Let’s take the example of a teenager who hates his home life. Everyone always makes him do chores, he can’t use the phone because he’s on restriction, and he doesn’t even have a car. Man, oh man, the world sits squarely atop this young man’s chest. Now let’s say this young man, let’s call him Joe, decides he’s had it. He wants his freedom and he wants it yesterday, so he decides to run away. Joe lights out of the house with a few belongings and hits the open road.

For the first few hours, Joe is in heaven. No one is nagging him. He can do pretty much what he wants whenever he wants. He’s got a little money in his pocket, and anything in the world can be his, assuming it costs less than fifty bucks.

A few days come and go. Joe has taken to sleeping in back alleys and sheds to save his money, but even so, he’s dead broke in a five days. His back hurts from sleeping on concrete. Sweat and dirt have formed a fine patina on his skin because he had the bad fortune to liberate himself in the middle of the summer. He needs food and shelter soon, so he looks for a job.

He goes to some job interviews. He looks terrible. He smells. And he’s now a high school dropout. For some reason, no one wants to hire him. Finally, he gets a job cleaning out the toilets in public facilities. His boss is just plain mean, insisting that he wear his public works uniform at all times on the job. He has to work terrible hours, holidays, and weekends. But then he gets that first paycheck. Oh yeah!  Things are looking up now. He finds a one-room studio apartment that eats up well over half the paycheck because he has to put down a security deposit. He doesn’t have enough money left over to get a mattress, much less any furniture. So he works harder. With overtime, he’s able to save up enough for a mattress and a nasty old couch.

One day while sitting on his couch, drinking a nice glass of tap water, he realizes he’s working way harder than he ever was at home. He’s putting up with more verbal harassment than his parents ever thought of dishing out from his sadistic boss, and he lives in much worse surroundings.

Okay, enough of Joe, but don’t think I’m being melodramatic. The story above is real life. I’ve seen it happen dozens of times in one variation or another. Many times, the price you pay for freedom can be much worse. And the rule doesn’t just apply to young people who are trying to break away from their parents. In any stage of life, you will be granted more freedom if you are willing to take on more responsibility. And the converse is true, if you don’t want to do anything, society will allow you to do that, but you’ll have almost no freedom.

But, you say, there is an exception to this rule–the trust fund child. There are some variants to this person, but it’s basically any person who comes by wealth they didn’t have to earn. This would, at first, seem to be an example of how you can have freedom without responsibility. But let’s look at the trust fund child a little closer.

Now these must be the happiest people in the world, right? They can do anything they want to do, and concerns about money rarely, if ever, cross their minds. They certainly don’t need to work, and why would they? It would just get in the way of fun time. Do you think these people are happy?

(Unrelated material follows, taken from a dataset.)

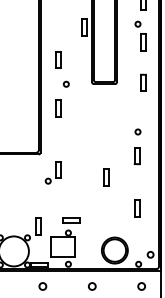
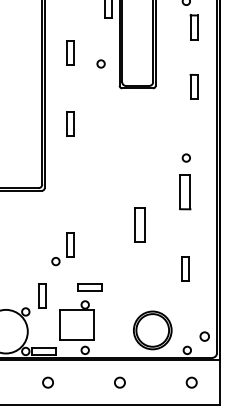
circle: (65, 83) -> (99, 62), moved
part: (136, 156) -> (184, 193), size x1.4
part: (52, 172) -> (62, 248), moved
part: (106, 177) -> (140, 224), size x1.4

Not really. From my experience I could even say rarely, and here is the reason why. They have no challenge. For most people, life itself has a built in challenge: to survive. For more affluent nations this survival mode moves forward and the goal becomes to have a nice life and nice things, but it’s still done out of a perceived necessity. The trust fund child has no such drive. There is nothing to stop them from sleeping away the days for months on end. They can party, do drugs, go on wild adventures, anything in the world, but they will never have the need to struggle, at least somewhat, to exist. And I think this destroys them. Human beings, for whatever reason, have an innate need to work or to be needed. Freud said to work and to love were our two greats aims as humans, and though I don’t agree with Freud about everything, he was dead on here. We need a purpose. We need to find a balance between a challenging life and leisure. All challenge is no good. All leisure is no good. I’ll talk more about this later, but remember freedom always has a cost, and if you’re not willing to pay that cost, you have to be willing to live a relatively constrained life.